The initiative to prevent these unbecoming little gang-ups is commendable and quite necessary, as Richard Farley spelled out in the PST piece linked above. But let’s not pretend that this isn’t tricky business. Somewhat subjective, too. And as we know, one man’s “subjective” can become another man’s “arbitrary” if MLS officials aren’t careful.

What’s worse, it could lead to cries of favoritism.

Here’s the incident that drew official league censure:



Now, look at another potential bit of mass confrontation business on which the league’s disciplinary committee chose not to act. It looks quite similar to me, as New York Red Bulls players surround referee Ricardo Salazar. Perhaps this one is just a little less aggressive. You decide …


  1. paladinvt - Mar 14, 2013 at 1:18 PM

    This just illustrates how problematic applying this rule is going to be. The referee has a yellow (and red) card in his pocket to brandish if any of this stuff gets out of hand. If the guy in the center of the storm doesn’t think it’s worth punishment, then why should the disciplinary committee act? It’s not like this is something where the referee’s view is obscured or that the referee has a bad angle on. The referee is right there! I see this rule getting walked back in a hurry because of how difficult it is to administer.

    • Steve Davis - Mar 14, 2013 at 1:20 PM

      My point exactly. “Problematic application” is a good way to put it.

    • charliej11 - Mar 14, 2013 at 2:57 PM

      Well there is a simple solution penalize both of them and any other confrontations that even comes close.
      How many games you think it takes for players to realize the captain can come over and lob a protest that will go absolutely nowhere ( has it EVER gone anywhere ? ) and anything else is disrespectful and leads to commentors on blogs excessive ripping on reffing.

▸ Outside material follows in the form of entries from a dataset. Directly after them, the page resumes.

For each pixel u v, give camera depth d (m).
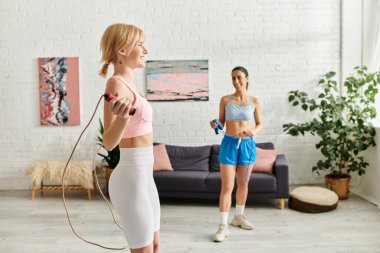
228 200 3.71
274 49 5.66
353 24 5.55
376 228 3.89
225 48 5.66
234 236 3.72
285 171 4.61
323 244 3.47
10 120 5.71
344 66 5.59
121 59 1.99
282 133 5.73
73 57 5.63
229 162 3.69
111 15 5.62
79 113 5.68
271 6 5.63
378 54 5.18
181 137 5.72
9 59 5.64
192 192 4.80
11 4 5.59
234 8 5.62
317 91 5.70
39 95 5.67
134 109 1.70
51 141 5.73
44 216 4.43
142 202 1.96
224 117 3.91
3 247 3.49
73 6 5.60
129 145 1.97
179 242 3.59
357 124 5.09
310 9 5.63
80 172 5.12
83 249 3.43
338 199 4.84
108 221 4.24
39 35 5.62
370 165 5.11
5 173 5.75
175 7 5.62
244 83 3.77
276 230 3.87
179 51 5.65
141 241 1.96
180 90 5.67
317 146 5.19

      Calls should be like balls and strikes in baseball. Boot em out of the game.
      Then, at that point, we are done with this garbage of protesting every call.

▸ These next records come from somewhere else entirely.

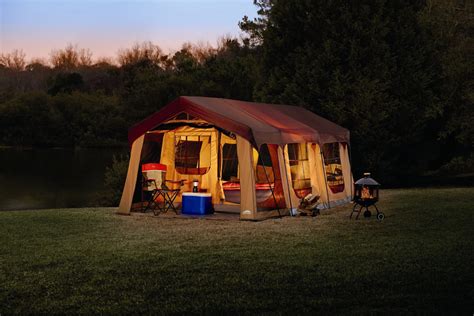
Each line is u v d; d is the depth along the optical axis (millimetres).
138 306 5750
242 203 11594
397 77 20141
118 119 45594
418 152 23141
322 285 6379
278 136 12031
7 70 68062
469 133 20219
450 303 5652
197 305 5754
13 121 45344
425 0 21828
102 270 7191
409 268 7016
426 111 20047
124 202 13008
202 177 13789
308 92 20641
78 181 30219
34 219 12266
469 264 7145
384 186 21797
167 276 6863
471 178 21906
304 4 21625
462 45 20172
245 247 8555
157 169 12898
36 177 31406
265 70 23031
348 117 20016
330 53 20234
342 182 15328
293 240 9094
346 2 20938
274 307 5668
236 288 6328
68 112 46969
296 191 12711
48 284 6570
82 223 11508
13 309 5707
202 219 11789
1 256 8133
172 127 13328
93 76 63094
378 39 20281
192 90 33875
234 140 13516
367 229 10062
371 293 6059
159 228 10656
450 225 10148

  2. nygiantstones - Mar 14, 2013 at 1:23 PM

    Neither of them warrants any kind of disciplinary action, IMO. However, the NY incident was worse, but that could be due to the concentration of players in the box with close proximity to the ref. The KC incident lasted less than 5 seconds, not a big deal really.

    • Steve Davis - Mar 14, 2013 at 3:18 PM

      Yes, that proximity thing is interesting, eh? I would imagine that running 40 yards to join the little dust-up is part of the calculus here (versus, as you point out, kinda being there anyway).

  3. dws110 - Mar 14, 2013 at 3:17 PM

    The only thing I can think of that might distinguish the SKC confrontation with any of a half-dozen others over the weekend is in the referee’s match report. As in, did Bazakos report something specific to that confrontation that other referee’s did not?

    Other than that, I can’t see any difference.

  4. CaliforniaRedskins - Mar 14, 2013 at 5:01 PM

    I know that this is a controversial issue for some, but I must say that I have enjoyed watching games this season without the mass of players crowded around a referee. The most obvious is when there’s a pk and you used to have 7 or 8 guys yelling at the ref every time. It’s a good rule and enforcement will get better as everyone gets used to it.